De même, une partie des crédits communautaires programmés dans les DOCUP risquent d'être gelés, car la règle veut que les crédits non consommés dans les deux ans après programmation soient annulés. Cela pourrait avoir des conséquences dramatiques sur nombre de projets.

L'année a été marquée par plusieurs modifications réglementaires.

L'agence française pour les investissements internationaux, mise en place en 2001, regroupe des moyens autrefois dispersés entre plusieurs ministères, ce qui n'empêche pas des « doublons » avec les représentations de la DREE dans certains pays. Et faut-il vraiment 46 personnes à son siège ?

Les schémas des services collectifs ont été publiés par un décret du 18 avril 2002. Ils prétendent organiser ces services pour vingt ans, ce qui paraît bien présomptueux quand on voit les évolutions dans les télécommunications.

Le décret du 26 avril 2002 et la circulaire de juillet 2002 visent à améliorer les modalités de gestion des fonds structurels européens, ce qui permettra une mobilisation plus rapide de ces crédits communautaires.

La politique d'aménagement du territoire repose sur des mécanismes désormais en voie d'amélioration et devrait soutenir un développement solidaire de notre pays. Les moyens financiers sont maintenus, les règles de gestion simplifiées. Je me réjouis que notre commission ait donné un avis favorable à ce budget et je vous appelle à confirmer ce soutien (Applaudissements sur les bancs du groupe UMP).

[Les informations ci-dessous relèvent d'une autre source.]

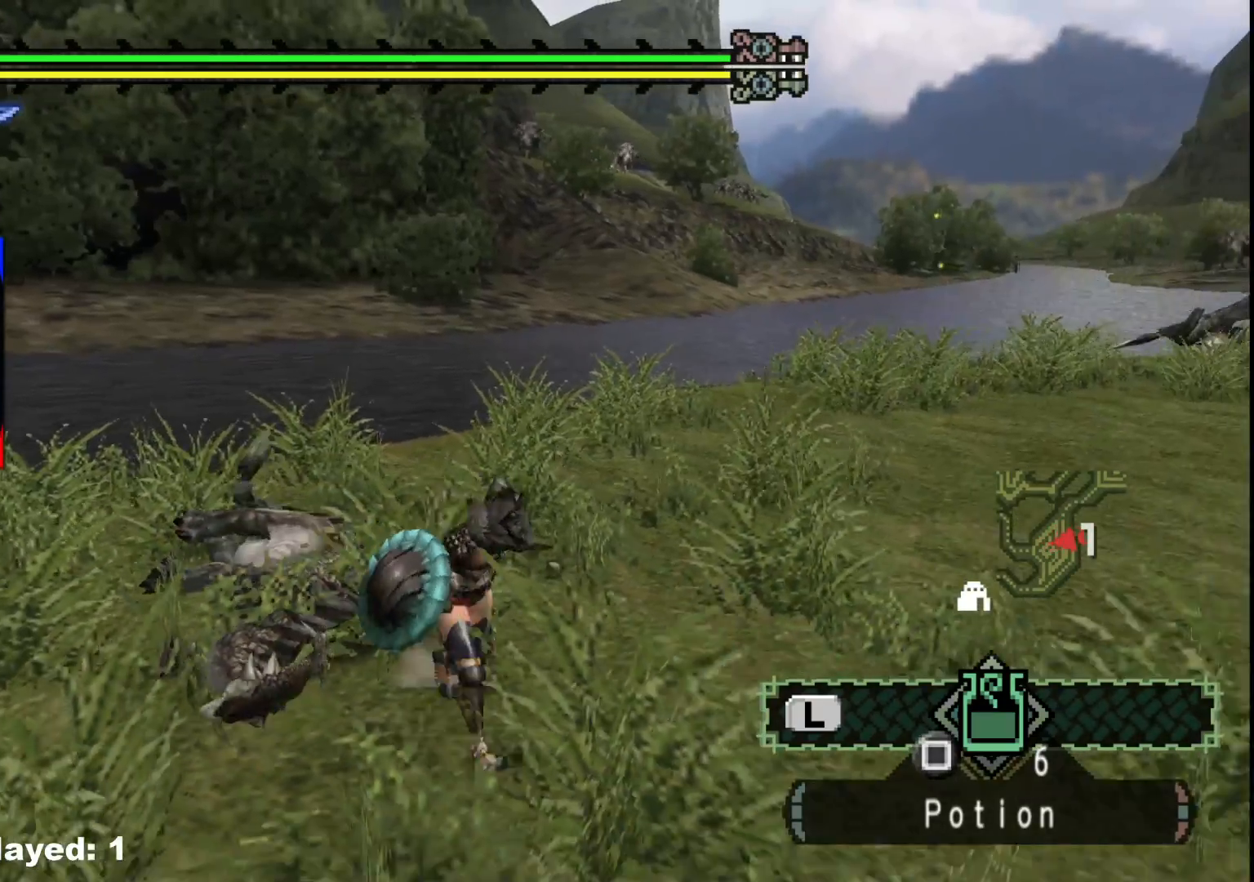
{"buttons": [], "left_stick": "up", "right_stick": "left", "events": [[300, "left_stick", "up"], [300, "right_stick", "left"]]}
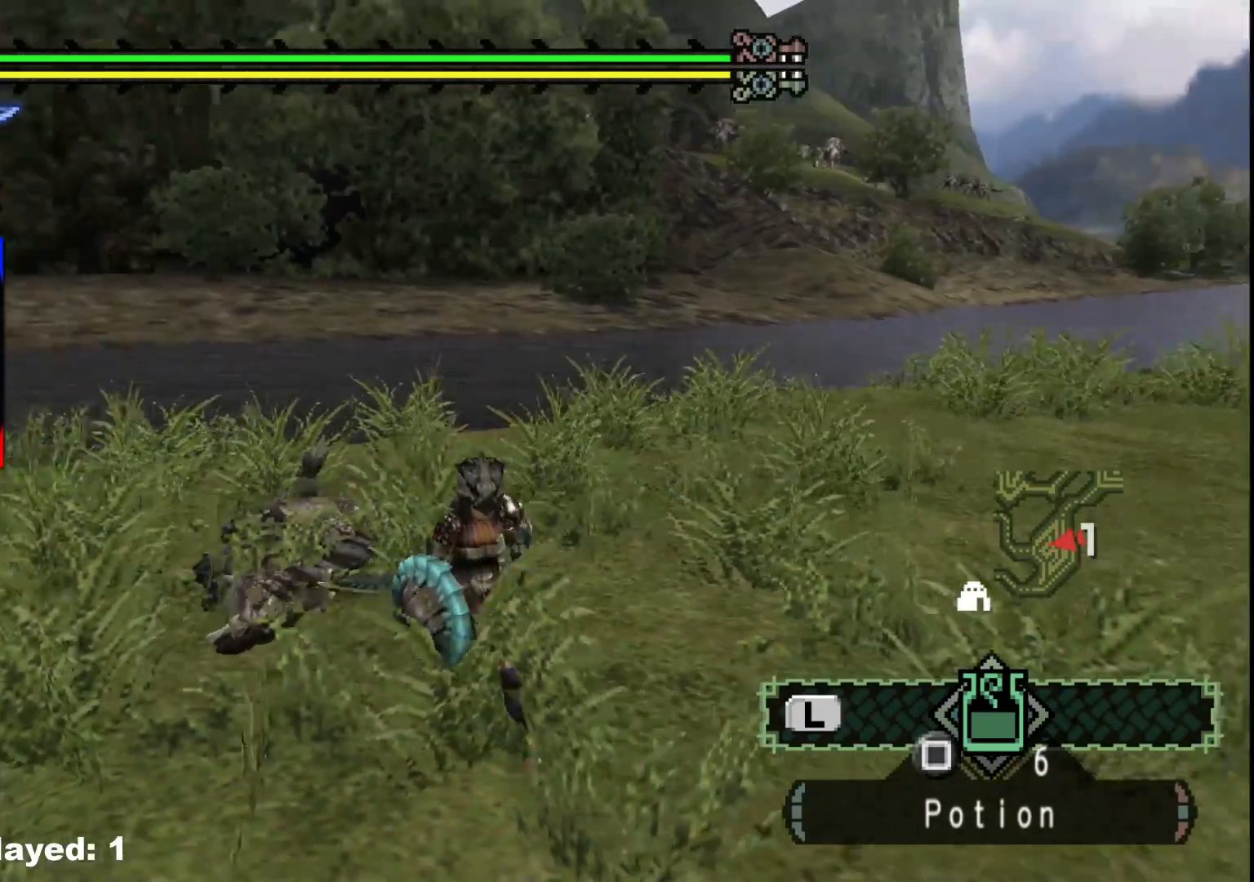
{"buttons": [], "left_stick": "up", "right_stick": "down-right", "events": [[50, "right_stick", "center"], [450, "right_stick", "down-right"]]}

M. Pierre Bourguignon, rapporteur spécial de la commission des finances pour les services généraux, le Conseil économique et social, le Plan et le budget annexe des Journaux officiels - Le budget des services du Premier ministre comporte cinq fascicules : le Conseil économique et social, le budget annexe des Journaux officiels, le Plan, les comptes spéciaux du trésor et les services généraux du Premier ministre.

Au total, les crédits de ces services pour 2003 s'élèvent à 1,4 milliard d'euros et leurs effectifs à 3 245 personnes.

Les crédits du Conseil économique et social atteignent 32,13 millions d'euros, soit une augmentation de 1 %.

Permettez-moi ici d'espérer que le nouveau gouvernement fera autant appel au Conseil que le précédent. Représentant nombre d'organisations de la société civile, le Conseil constitue en effet, au-delà de son expertise, un relais utile entre la puissance publique et ladite société civile.

Les actions de communication sont au c_ur du programme de son président. Un service de la communication et de la presse a d'ailleurs été créé en 2001. Le Conseil a aussi renforcé ses liens avec ses homologues dans le monde et a créé un service de relations internationales ainsi qu'une délégation pour l'Union européenne.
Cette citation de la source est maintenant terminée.